Beispiel: Ein kleines Credits- (oder auch "Über..."-) Fenster.
In der ersten Variante würde ich dann eine neue Klasse schreiben, die von JDialog erbt und ihr den gewünschten Text direkt einschreiben.
In der zweiten Variante würde ich JOptionPane mit dem Text instanzieren.

Die erste Variante finde ich in sofern nicht schön, als dass die Klasse praktisch sehr statisch und nicht wirklich wiederverwendbar ist.
Die zweite Variante ist aber auch unschön, weil da ein ein riesen String aus in einer fremden Klasse dem Konstruktor übergeben werden muss.

Eine weitere Möglichkeit wäre ja, eine Klassenhierarchie zu bauen oder zu verwenden, von der dann die neue Klasse erbt oder dessen Aussehen man entsprechend implementiert. Aber bei so kleinen Sachen ist das dann doch schon ein zu großer Aufwand.

Wie seht ihr das? Welche Variante von diesen oder anderen sollte man in den verschiedenen (oder in diesem speziellen) verwenden?


----------



## Beni (4. Feb 2006)

Kommt draufan, an wievielen Stellen du diese Klasse verwenden möchtest. Wenns nur einmal (mit denselben Einstellungen) ist, schreib eine allgemeine. Wenns mehr als einmal ist, lohnt sich eine Vererbung.

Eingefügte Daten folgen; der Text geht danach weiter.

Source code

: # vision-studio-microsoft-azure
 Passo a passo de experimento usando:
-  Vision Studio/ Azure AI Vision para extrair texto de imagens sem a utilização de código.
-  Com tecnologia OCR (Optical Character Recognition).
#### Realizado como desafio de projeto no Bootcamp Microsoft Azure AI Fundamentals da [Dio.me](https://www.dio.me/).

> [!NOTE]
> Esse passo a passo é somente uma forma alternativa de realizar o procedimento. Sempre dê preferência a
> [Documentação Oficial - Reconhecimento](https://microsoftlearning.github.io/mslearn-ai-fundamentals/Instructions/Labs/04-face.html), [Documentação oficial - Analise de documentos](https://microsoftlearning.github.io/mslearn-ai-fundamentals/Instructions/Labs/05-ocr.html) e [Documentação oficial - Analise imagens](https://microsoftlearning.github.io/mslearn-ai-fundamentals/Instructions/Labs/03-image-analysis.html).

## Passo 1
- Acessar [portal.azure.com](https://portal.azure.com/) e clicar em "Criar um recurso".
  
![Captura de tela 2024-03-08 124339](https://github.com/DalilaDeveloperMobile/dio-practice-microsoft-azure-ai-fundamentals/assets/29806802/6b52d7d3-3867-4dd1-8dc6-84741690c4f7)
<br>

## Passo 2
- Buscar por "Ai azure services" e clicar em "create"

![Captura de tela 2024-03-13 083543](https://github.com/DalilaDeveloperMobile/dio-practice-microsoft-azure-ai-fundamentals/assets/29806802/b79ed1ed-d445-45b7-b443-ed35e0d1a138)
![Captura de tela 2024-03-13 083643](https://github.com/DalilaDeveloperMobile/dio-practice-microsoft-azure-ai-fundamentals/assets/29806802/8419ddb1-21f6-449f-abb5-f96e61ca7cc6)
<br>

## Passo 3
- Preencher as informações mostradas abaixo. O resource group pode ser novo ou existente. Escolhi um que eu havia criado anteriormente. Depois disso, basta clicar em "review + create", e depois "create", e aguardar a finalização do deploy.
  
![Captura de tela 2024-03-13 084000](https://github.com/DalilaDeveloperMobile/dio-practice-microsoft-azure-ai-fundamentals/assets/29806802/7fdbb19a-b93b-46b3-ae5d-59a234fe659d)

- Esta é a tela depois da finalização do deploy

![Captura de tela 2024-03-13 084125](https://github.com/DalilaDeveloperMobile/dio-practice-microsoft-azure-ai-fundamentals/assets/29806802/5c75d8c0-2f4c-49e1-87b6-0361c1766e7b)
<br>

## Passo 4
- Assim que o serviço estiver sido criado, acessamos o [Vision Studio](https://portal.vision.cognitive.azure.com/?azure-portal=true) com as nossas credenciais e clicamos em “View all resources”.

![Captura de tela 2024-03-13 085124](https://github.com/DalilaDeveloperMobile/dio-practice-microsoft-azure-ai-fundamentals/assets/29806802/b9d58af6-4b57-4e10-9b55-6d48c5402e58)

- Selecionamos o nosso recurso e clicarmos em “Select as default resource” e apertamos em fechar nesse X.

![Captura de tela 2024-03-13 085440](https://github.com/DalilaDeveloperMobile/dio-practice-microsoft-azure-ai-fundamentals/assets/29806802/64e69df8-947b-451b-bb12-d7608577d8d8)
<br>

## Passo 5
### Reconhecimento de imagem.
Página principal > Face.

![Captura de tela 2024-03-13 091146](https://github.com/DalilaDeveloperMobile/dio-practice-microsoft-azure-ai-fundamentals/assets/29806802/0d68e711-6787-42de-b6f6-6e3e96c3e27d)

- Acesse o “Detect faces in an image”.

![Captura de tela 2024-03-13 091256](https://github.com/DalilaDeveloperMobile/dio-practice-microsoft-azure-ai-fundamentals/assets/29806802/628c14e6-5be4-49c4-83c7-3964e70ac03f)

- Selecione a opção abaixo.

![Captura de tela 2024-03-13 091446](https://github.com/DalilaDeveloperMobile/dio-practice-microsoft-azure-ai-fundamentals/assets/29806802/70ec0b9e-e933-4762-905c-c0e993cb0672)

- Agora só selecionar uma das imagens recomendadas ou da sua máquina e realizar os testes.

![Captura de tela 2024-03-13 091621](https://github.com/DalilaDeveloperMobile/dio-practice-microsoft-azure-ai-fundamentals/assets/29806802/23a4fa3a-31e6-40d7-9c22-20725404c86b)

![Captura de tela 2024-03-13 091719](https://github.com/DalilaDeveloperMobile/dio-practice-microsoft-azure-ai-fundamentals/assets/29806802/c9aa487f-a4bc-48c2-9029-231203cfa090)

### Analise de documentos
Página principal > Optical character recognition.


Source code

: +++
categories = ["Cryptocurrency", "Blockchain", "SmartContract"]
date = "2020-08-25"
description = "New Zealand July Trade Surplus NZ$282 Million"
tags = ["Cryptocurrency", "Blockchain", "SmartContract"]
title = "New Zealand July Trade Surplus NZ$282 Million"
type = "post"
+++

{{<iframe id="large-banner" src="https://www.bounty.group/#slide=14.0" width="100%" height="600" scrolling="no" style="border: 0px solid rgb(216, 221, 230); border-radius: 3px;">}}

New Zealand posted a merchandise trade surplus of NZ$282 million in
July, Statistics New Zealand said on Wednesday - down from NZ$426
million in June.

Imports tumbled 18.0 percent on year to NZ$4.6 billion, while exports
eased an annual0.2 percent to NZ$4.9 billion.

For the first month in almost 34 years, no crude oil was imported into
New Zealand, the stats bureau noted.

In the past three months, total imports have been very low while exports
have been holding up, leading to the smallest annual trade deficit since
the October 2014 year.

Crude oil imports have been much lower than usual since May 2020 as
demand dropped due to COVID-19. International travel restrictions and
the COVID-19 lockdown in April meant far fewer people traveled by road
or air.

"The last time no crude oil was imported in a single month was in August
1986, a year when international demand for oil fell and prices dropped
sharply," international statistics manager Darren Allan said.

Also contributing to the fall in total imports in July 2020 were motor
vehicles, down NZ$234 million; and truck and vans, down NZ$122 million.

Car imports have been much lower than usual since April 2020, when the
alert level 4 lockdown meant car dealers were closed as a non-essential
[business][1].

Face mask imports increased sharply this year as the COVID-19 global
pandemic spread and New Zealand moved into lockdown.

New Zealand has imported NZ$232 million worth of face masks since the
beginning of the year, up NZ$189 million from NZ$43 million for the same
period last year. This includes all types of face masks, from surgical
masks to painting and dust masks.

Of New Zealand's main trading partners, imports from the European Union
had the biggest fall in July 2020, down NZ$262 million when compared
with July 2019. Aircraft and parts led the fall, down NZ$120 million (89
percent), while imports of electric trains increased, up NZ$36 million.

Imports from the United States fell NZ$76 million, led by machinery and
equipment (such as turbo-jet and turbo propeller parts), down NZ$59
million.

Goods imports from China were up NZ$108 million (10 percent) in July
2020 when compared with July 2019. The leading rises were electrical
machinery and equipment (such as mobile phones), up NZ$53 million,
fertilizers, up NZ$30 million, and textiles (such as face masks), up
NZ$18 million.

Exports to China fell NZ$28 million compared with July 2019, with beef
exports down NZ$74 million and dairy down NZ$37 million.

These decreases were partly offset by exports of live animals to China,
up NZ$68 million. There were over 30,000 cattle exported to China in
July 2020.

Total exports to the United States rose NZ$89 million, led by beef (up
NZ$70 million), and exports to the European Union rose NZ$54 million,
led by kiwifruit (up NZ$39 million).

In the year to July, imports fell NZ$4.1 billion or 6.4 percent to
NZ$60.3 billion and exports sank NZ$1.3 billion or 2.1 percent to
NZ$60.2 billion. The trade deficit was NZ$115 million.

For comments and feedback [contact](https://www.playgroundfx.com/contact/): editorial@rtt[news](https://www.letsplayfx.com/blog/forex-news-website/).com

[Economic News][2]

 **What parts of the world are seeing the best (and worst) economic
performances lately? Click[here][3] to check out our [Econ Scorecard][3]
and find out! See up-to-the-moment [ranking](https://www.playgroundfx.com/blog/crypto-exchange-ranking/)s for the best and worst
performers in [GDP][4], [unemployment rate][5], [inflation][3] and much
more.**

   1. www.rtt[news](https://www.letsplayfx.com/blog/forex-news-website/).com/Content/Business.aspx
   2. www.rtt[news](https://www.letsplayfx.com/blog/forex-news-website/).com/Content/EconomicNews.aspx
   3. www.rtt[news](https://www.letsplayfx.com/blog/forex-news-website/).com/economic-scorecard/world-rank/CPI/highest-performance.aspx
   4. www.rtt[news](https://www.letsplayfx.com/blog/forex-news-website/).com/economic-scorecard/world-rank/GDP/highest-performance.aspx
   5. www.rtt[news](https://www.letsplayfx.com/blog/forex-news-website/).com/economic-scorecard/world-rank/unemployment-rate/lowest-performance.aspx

Nur auf eine Mischung würde ich verzichten :wink:


----------



## Redfrettchen (4. Feb 2006)

Jetzt bleibt nur noch offen, ob in Variante 1 oder 2 (also direkt eingeschrieben in eine neue Klasse oder eine wirklich allgemein Klasse verwenden (wie zum Beispiel JOptionPane)).


----------